Maison blindée à Perpignan
Isabelle s'installe d'abord dans le Beaujolais, dans le village de Chenelette, alors coupé des ondes. Elle y vivra deux ans, jusqu'à ce que les maux de tête reviennent : "Les téléphones portables, jusqu'ici à 0 barres, s'étaient mis à en indiquer 5." Elle se réfugie alors à Pailharès, l'une des dernières zones blanches de France, dans la partie aménagée d'une ébénisterie, hors du village.
Là, loin des ondes, Isabelle se régénère. Elle ne pourra plus vivre en ville. Elle va parfois à Lyon voir son fils mais n'y dort pas. Ou à Paris, pour la consultation annuelle du professeur Belpomme. Elle porte alors tout un attirail de protections pour "tenir une journée" : des vêtements contenant un maillage de fil de cuivre ou d'argent pour arrêter les longueurs d'ondes.
Vivre en ville sous conditions
Certains malades peuvent encore vivre en ville sous certaines conditions. Ainsi, Anne-Laure Mager, 28 ans, présidente de l'association Perdons pas le fil, a “blindé” la maison de ses parents à Perpignan. "On utilise des rideaux spéciaux avec des fibres métalliques, des matériaux furtifs (qui absorbent les ondes) utilisés pour les écrans radars, etc." Anne-Laure est revenue dans les Pyrénées-Orientales après avoir abandonné ses études à Toulouse. "Il y avait une antenne 3 G vers la fac. J'avais des maux de tête insupportables, des désorientations, des vertiges..."

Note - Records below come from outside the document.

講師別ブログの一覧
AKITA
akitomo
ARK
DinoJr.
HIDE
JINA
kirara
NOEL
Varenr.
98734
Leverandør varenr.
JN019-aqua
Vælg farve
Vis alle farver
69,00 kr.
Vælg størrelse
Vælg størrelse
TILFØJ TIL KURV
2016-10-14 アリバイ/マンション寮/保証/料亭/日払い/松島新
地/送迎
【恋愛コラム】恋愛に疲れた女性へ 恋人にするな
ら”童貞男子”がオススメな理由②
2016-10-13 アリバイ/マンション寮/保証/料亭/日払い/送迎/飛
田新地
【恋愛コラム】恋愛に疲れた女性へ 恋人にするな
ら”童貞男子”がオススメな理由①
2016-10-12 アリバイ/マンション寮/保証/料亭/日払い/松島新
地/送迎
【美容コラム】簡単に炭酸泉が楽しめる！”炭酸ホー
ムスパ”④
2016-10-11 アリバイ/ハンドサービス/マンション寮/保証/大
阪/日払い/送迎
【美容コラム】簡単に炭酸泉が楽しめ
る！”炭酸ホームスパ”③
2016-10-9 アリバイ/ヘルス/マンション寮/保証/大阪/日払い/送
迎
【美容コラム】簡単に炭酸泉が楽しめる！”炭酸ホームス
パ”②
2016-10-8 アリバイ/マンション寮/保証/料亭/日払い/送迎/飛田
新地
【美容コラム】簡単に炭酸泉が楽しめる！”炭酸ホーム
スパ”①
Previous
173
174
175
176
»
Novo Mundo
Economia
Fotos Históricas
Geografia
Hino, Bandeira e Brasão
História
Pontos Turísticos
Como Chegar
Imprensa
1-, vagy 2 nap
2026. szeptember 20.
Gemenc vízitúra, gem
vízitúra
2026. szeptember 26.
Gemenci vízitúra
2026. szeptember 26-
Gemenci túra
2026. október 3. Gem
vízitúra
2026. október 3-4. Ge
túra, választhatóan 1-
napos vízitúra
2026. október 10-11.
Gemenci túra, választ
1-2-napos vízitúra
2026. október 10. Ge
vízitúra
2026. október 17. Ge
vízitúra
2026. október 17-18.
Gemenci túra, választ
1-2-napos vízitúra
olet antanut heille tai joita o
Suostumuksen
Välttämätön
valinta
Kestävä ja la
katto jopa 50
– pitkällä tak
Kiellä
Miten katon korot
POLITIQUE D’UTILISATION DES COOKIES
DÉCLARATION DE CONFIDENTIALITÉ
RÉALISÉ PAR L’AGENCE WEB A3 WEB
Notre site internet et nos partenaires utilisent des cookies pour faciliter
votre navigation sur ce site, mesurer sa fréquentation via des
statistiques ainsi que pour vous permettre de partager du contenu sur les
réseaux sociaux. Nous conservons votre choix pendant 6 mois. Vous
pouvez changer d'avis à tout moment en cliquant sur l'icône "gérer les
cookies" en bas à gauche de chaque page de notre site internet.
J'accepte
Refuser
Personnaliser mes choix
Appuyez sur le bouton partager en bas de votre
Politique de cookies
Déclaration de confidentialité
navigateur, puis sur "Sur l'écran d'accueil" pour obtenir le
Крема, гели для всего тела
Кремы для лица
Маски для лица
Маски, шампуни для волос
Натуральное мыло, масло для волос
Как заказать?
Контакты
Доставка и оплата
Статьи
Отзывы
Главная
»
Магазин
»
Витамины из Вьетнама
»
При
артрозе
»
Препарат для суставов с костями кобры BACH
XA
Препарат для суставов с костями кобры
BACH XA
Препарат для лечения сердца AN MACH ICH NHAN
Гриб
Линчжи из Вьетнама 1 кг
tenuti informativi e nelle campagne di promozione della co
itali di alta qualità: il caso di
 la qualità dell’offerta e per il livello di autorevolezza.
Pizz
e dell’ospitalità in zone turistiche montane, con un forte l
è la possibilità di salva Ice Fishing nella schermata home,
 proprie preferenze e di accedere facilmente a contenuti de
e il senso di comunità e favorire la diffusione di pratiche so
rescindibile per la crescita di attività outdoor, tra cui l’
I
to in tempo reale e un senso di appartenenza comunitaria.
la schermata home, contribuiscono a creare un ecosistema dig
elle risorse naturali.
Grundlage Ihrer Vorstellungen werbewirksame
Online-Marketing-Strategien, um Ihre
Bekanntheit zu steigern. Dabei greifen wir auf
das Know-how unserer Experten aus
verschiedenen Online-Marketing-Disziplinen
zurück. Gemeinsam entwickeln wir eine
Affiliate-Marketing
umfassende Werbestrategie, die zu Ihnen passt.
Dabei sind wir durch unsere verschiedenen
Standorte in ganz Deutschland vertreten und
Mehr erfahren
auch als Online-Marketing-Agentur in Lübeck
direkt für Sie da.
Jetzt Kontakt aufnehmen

Même si sa maison "anti-ondes" lui permet de vivre, elle part régulièrement se ressourcer dans les Pyrénées. Elle y défend la création d'une zone blanche durable, via son association Perdons pas le fil. "Nous ne sommes pas des illuminés, opposés au progrès, se défend-elle. Par exemple, on défend l'internet filaire. Mais nous avons besoin de zones blanches."
Un handicap
Aujourd'hui, la maladie d' Isabelle Nonn-Traya et d'Anne-Laure Mager n'est pas reconnue par la CPAM. Les MDPH (*) de leurs départements leur versent une allocation d'environ 800 € au titre du handicap. Anne-Laure a repris ses études, par correspondance cette fois. Elle cherche à travailler à son compte, à domicile. Isabelle, elle, se raccroche à la promesse faite par le président du conseil général d'Ardèche sortant de chercher une nouvelle zone blanche. Elle refuse de se laisser abattre : "Je n'aime pas l'apitoiement. Mais il faut témoigner. Le pire, c'est pour les enfants atteints d'EHS. Ils ne pourront pas aller à l'école, apprendre un métier. Leur situation est monstrueuse."
(*) MDPH : Maisons départementales des personnes handicapées.